My current ride is a rental. It's a Chevy Cruze. It completely sucks balls for three reasons:

1. It's a GM product.

2. AutoStop. Nothing like rolling up to a stop sign on an 85-degree humid day and the airco and fans stop as the car shuts off. I couldn't believe that. That is *so* GM. Iffy idea, and then completely incompetently implemented. Yeah, there' s hacky way to turn it off but why should I have to? Also, the car is so poorly built that it shudders when it it power cycles. And yeah, the last two Cruzes I had as rentals did the same thing - typical GM quality. See #1.

3. The back window is so narrow and so high that cars vanish behind me. I watched as a Miata changed lanes behind me and it was completely invisible. So poorly engineered.

Ride before that was a Prius...wasn't wowed, but it was at least made by engineers. I'm not sure who makes GM products.


----------



## Jonathan (May 16, 2017)

Why are you driving a rental?


----------



## AuroraZero (May 16, 2017)

Jonathan said:


> Why are you driving a rental?



He likes to run over Millennials in his regular ride, so he gets rentals to hide from everyone. ☺


----------



## WasNotWSS (May 16, 2017)

raindog308 said:


> 1. It's a GM product.



(#2/#3 are redundant)

The only thing possibly worse is a CVT Nissan Versa- I had one of those several years back, and it was so bad that we were literally fighting over who *HAD* to drive. I didn't want to since it couldn't get over 30mph in under a minute, and the liability/guilt if I got us run over by a cow at a fast trot.

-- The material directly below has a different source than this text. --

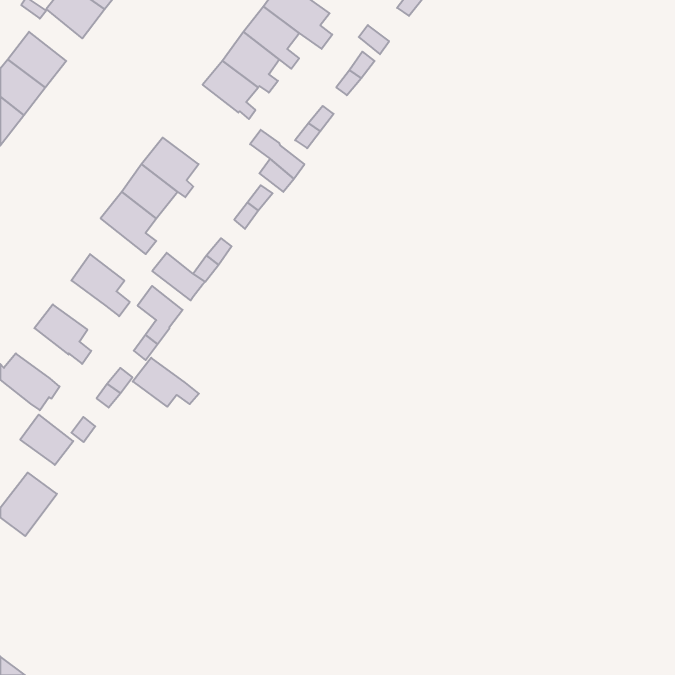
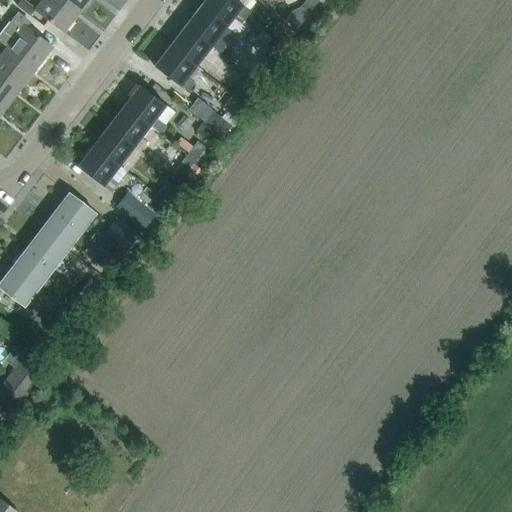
building: none -> [124,83,168,132]
building: [133,358,199,407] -> [41,212,91,249]
building: [20,415,73,465] -> [13,248,53,286]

Now that I've got the Impalas mostly-ready to leave the nest, I kind of want to keep one. I don't have a good excuse, but for crappy automatics with shitty fuel consumption, they're actually damn peppy. Of course, using plastic lincoln logs https://www.amazon.com/dp/B0040CZ3SS/?tag=vpsboard-20 to hold parts together, and leftover-pieces-of-furniture as braces so the whole thing doesn't get too tweaked in a minor fender-bender, welp.. I talked myself out of it. Plus, I need to pay that money back to the greedy church-dwelling money lenders.

@ChrisM Rewriting Amazon URLs with own code when no code was set? Tacky. Very tacky.


----------



## betatester (May 16, 2017)

She's dirty and just back from getting some used shoes/tires installed.

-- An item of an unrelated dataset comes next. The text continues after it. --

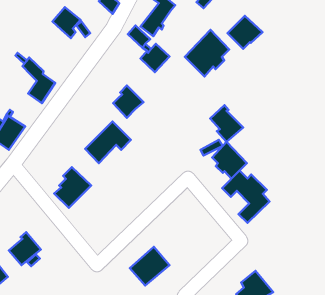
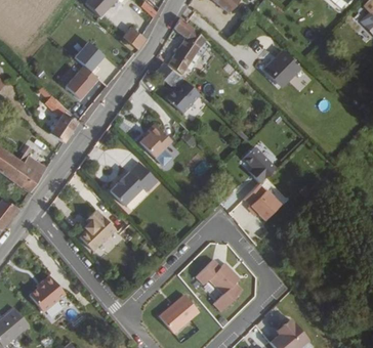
building: none -> [67,64,99,98]
building: [185,30,229,76] -> none
building: [222,171,270,223] -> [195,259,245,314]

2011 335d pushing 260RWHP/425FT-LBS at ~28 MPG.


----------



## Jonathan (May 16, 2017)

Purdy beamer!


----------



## betatester (May 16, 2017)

Thanks, after 10 years of driving a Jetta TDI, this was a nice upgrade.


----------



## raindog308 (May 16, 2017)

Jonathan said:


> Why are you driving a rental?



Traveling.

I got a Cruze last time, too. Bastards.


----------



## WasNotWSS (May 16, 2017)

Anyone wanna swap a nice euro turbo for a handful of domestic trash?


----------



## Lee (May 16, 2017)

I would like to post my ride. But she won't let me.

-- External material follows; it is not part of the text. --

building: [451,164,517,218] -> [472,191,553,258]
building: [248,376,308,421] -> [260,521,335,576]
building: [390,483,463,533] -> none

Ah, I am too funny for my own good.


----------



## WasNotWSS (May 16, 2017)

Lee said:


> I would like to post my ride. But she won't let me.



Appreciated. Some of us only have 1080p screens.


----------



## ChrisM (May 17, 2017)

Bought a 2017 Jeep Renegade a couple months ago!  

 
 
*
My Alabama custom internet personality License plate!*


 

I also have my Chromed out Chrysler.


----------



## Coastercraze (May 17, 2017)

raindog308 said:


> My current ride is a rental. It's a Chevy Cruze. It completely sucks balls for three reasons:
> 
> 1. It's a GM product.
> 
> ...



I have assembled various things on a Cruze, mainly the dash and paint process. Depending on where the Cruze you're driving came from (on the driver's side door is a sticker where it's made, also the VIN will tell you too), I can say for sure at the very least, the US built ones are well built and our quality team do a very good job at making sure no defects leave the plant.


----------



## AuroraZero (May 18, 2017)

ChrisM said:


> Bought a 2017 Jeep Renegade a couple months ago!
> 
> View attachment 5207
> View attachment 5208
> ...



Those come with the Dell or the flip flops. 

Got the car on the rack, good news nothing bent or broken, bad news drivers tire is toed in so bad I think the camel lost a hump. So it is alignment time on Monday. Got the old girl some new shoes while I was there. Will post some pics AFTER I repair the fender and paint.  Freaken Millennials!!!!


----------



## WasNotWSS (May 28, 2017)

Soo... There's this outside.


----------



## WasNotWSS (Jun 1, 2017)

Driver was a 60s-something generic white male wearing a "Ducks Unlimited" T-Shirt. I was a bit stunned.


----------



## ChrisM (Jun 1, 2017)

WasNotWSS said:


> Driver was a 60s-something generic white male wearing a "Ducks Unlimited" T-Shirt. I was a bit stunned.



Did he have a beard?


----------



## WasNotWSS (Jun 1, 2017)

Nope. Didn't look like anyone discernible, really. Maybe it was bought with royalties from starring in "Up".


----------



## IWSNetworks (Jan 8, 2018)

Mine is Mazda 6
What about you ?


----------



## MannDude (Jan 13, 2020)

I bought this for shits-n-gigs, kind of. May fix the paint and make it my daily driver. IDK. I didn't find it... It found me...




https://www.instagram.com/murdercedes812/


----------



## tk-hassan (Apr 21, 2020)




----------



## JonathanKW (Apr 21, 2022)

I picked up a 5spd 2002 v6 Mustang here recently for around 2 grand. Only 174k miles on it, relatively good condition beyond some cosmetics.

Got some plans for it in the near future, became my daily driver.


----------



## n3m0 (Apr 21, 2022)

Nice ride, i only ride motorcycles lol


----------